Source material section start

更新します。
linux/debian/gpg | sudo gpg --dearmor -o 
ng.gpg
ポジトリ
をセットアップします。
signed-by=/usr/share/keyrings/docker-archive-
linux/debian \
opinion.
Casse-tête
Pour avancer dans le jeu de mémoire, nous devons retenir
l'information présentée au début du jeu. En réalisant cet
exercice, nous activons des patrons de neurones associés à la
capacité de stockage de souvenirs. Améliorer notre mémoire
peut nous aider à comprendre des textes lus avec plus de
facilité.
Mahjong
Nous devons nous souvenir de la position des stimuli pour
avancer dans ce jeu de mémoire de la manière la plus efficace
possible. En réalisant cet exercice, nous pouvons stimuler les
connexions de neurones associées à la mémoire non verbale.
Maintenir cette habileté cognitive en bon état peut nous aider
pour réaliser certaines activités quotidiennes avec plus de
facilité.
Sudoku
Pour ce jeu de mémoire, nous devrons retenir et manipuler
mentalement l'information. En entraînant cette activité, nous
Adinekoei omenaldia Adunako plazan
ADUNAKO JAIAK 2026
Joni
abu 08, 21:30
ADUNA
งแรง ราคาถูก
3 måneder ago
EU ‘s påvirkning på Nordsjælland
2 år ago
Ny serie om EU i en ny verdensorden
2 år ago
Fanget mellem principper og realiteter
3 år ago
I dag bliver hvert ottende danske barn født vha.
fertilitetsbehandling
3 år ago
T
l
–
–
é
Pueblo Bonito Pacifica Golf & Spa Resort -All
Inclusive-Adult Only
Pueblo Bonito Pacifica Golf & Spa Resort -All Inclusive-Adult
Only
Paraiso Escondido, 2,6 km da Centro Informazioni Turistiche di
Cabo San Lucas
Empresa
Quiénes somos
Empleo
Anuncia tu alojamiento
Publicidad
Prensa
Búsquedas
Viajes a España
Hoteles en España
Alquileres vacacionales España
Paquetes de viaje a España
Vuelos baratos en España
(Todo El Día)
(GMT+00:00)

Source material section end

Task objective:
Write out the material again word for word, from its very first line through the line with "Pour ce jeu", including both of those lines.

Output for this exercise:
更新します。
linux/debian/gpg | sudo gpg --dearmor -o 
ng.gpg
ポジトリ
をセットアップします。
signed-by=/usr/share/keyrings/docker-archive-
linux/debian \
opinion.
Casse-tête
Pour avancer dans le jeu de mémoire, nous devons retenir
l'information présentée au début du jeu. En réalisant cet
exercice, nous activons des patrons de neurones associés à la
capacité de stockage de souvenirs. Améliorer notre mémoire
peut nous aider à comprendre des textes lus avec plus de
facilité.
Mahjong
Nous devons nous souvenir de la position des stimuli pour
avancer dans ce jeu de mémoire de la manière la plus efficace
possible. En réalisant cet exercice, nous pouvons stimuler les
connexions de neurones associées à la mémoire non verbale.
Maintenir cette habileté cognitive en bon état peut nous aider
pour réaliser certaines activités quotidiennes avec plus de
facilité.
Sudoku
Pour ce jeu de mémoire, nous devrons retenir et manipuler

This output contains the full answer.